Na Alemanha, entre 1918 e 1933 foi a esquerda, e em particular o Partido Comunista, quem subscreveu as reivindicações dos movimentos homossexuais. Na época da república de Weimar, o PCA foi a única força política que apoiou constantemente e sem reservas as reivindicações do movimento homossexual. O ponto de vista oficial deste partido era contudo algo matizado: segundo ele, embora os proletários adoptassem uma opinião “tolerante” face à homossexualidade, de nenhuma maneira a “cultivavam”.

Note-se que, apesar desta atitude do PCA, entre os homossexuais em geral grassava um sentimento anticomunista agressivo e muitos apoiaram mesmo activamente o movimento nazi, como de resto a maioria da população, o que permitiu que os nazis tomassem o poder por meios pacíficos.

Quando os partidos de esquerda foram ilegalizados, a repressão abateu-se sem peias sobre os homossexuais na Alemanha e no resto da Europa. Só houve alguma resistência na Suíça, quando um grupo deles constituiu a  revista Schweizerisches Freundschafts-Banner (A bandeira suíça da amizade), na Holanda, onde se formou o Nederlandsch Wetenschappelijk Humanitair Komitee (Comité Humanitário e Científico Holandês), extinto quando se deu a invasão nazi, e na Grã-Bretanha, onde funcionou durante algum tempo a discreta Associação Sexológica Britânica.

Na recém-formada União Soviética dos anos 30, o discurso médico passou a ser mais um meio de controlo social e de definição de “identidades sexuais perigosas”, catalogando como desvios ou doenças tudo quanto não fosse conforme à prática considerada normal. Surgiram argumentos clínicos que estabeleciam a heterossexualidade como única norma aceitável, considerando como taras doentias todos os desvios à norma e dando assim fundamento “científico” à criminalização dos que não a seguiam.

A partir daí, depressa se passou do campo médico para o político.
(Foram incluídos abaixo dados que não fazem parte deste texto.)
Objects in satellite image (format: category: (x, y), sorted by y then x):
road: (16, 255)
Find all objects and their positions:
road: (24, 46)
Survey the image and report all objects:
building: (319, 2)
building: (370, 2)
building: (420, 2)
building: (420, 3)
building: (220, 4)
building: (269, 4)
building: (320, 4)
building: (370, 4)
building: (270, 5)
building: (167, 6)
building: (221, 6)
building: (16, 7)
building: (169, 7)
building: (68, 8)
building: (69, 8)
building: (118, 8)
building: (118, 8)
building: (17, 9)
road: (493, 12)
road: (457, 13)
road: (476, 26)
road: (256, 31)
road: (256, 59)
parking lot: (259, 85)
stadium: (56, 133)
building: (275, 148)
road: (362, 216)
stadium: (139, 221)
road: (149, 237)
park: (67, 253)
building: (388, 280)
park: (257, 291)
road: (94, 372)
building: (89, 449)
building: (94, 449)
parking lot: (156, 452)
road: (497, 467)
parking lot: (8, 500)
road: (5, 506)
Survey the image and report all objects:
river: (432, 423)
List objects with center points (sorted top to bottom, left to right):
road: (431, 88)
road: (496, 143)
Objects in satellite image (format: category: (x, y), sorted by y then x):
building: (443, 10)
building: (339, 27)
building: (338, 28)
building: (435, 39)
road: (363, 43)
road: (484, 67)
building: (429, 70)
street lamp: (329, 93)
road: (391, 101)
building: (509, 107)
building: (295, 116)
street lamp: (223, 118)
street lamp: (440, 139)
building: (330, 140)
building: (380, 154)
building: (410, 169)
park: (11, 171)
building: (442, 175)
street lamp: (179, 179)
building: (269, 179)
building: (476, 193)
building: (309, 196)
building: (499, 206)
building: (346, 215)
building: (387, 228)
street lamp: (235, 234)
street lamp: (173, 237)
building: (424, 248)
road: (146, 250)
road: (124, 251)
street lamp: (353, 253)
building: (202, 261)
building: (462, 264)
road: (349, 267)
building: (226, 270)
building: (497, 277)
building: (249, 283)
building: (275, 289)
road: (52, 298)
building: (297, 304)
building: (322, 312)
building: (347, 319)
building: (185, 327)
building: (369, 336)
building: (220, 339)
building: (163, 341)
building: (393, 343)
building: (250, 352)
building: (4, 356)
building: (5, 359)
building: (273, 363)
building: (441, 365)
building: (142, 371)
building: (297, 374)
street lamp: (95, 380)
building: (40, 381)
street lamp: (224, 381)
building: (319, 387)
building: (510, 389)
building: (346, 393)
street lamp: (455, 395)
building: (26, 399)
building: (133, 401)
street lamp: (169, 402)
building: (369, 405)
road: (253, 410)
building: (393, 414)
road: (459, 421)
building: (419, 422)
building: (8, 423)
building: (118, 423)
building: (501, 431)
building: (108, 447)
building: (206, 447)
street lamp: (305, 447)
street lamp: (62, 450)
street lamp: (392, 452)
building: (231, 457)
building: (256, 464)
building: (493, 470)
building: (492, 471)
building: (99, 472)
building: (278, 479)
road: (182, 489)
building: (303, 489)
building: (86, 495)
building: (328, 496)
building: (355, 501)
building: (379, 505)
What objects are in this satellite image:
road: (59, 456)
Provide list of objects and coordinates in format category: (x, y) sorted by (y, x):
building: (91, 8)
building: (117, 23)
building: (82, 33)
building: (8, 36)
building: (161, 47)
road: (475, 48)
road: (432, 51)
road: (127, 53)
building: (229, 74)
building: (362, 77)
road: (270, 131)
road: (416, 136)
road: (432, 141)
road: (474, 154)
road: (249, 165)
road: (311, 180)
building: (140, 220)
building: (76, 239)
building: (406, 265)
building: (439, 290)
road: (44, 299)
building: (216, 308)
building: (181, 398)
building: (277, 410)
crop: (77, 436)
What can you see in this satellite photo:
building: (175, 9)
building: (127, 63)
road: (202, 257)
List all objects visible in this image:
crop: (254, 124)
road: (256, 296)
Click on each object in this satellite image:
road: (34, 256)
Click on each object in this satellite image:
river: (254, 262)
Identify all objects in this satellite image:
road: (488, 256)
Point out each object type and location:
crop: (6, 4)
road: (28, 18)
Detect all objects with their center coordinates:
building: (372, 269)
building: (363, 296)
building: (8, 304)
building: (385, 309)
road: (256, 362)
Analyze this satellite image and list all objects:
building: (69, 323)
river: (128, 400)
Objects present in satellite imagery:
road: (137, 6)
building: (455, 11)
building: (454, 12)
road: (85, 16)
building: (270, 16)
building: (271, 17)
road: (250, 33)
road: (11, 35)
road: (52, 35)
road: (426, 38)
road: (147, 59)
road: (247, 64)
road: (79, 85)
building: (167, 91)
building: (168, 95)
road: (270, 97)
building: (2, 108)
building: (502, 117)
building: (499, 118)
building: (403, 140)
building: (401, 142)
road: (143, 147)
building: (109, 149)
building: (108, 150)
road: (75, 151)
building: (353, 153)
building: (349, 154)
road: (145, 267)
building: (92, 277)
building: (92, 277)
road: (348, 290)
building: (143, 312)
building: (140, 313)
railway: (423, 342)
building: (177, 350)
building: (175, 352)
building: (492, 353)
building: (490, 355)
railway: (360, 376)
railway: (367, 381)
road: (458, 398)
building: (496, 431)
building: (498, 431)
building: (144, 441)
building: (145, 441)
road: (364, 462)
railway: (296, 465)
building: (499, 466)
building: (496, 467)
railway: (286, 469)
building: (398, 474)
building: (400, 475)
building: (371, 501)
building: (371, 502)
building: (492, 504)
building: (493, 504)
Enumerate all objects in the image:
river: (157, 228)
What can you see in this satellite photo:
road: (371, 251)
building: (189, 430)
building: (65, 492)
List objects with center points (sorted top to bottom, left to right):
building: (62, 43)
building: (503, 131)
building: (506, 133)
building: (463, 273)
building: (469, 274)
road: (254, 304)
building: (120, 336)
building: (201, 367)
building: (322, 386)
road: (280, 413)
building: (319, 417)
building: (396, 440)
Figuras influentes do regime estalinista associaram a homossexualidade com o fascismo e começaram a denunciar os homossexuais como “agentes de corrupção e subversão”. A 7 de Março de 1934 foi promulgada uma nova lei que fixava uma pena mínima de três anos por “relações sexuais entre homens”. A justificação era que assim o governo soviético combateria um “foco de propaganda da oposição” no seio do Exército Vermelho. Daí à deportação de homossexuais para a Sibéria foi um passo.

O império da homofobia

Durante a Segunda Guerra Mundial, a homofobia soviética influenciou a opinião dos comunistas dos países ocidentais. Curiosamente, não se interrogaram sobre a proximidade de pontos de vista com o regime hitleriano, que a partir de 1935 passou a defender a prisão perpétua para os homossexuais e em 1937 organizou uma grande campanha contra eles, em que foram presos milhares de homens e mantidos sob prisão todos os que recusassem a castração “voluntária”. Diga-se, de passagem, que foi nesse período que, para ajudar jovens de boas famílias a escapar a tal castigo, Freud passou certificados médicos em que garantia que a psicanálise podia “curar” a homossexualidade, apesar de estar convencido de que não se tratava de uma doença e de ter afirmado isso mesmo em público.

Nos anos do pós-guerra, a homofobia estalinista passou a fazer lei nos partidos comunistas, esquecida que estava a tradição leninista de libertação sexual. A adesão a um heterossexismo intolerante passou a fazer parte da cultura comunista, exactamente como acontecia nos meios burgueses, apenas mitigada por uma crueldade e ironia um pouco menos corrosivas. Neste terreno como em tantos outros, a mentalidade dos operários e trabalhadores revolucionários deixava-se dominar pela cultura hegemónica da classe dominante.

Na União Soviética, a lei de 1934 só foi revogada em 1993, não por pressão de activistas gays e lésbicas, mas porque Boris Yeltsin, nesta como noutras áreas, quis dar uma imagem de reformador moderno e distanciar-se dos antigos dirigentes. Na Alemanha foi revogada em Março de 1994.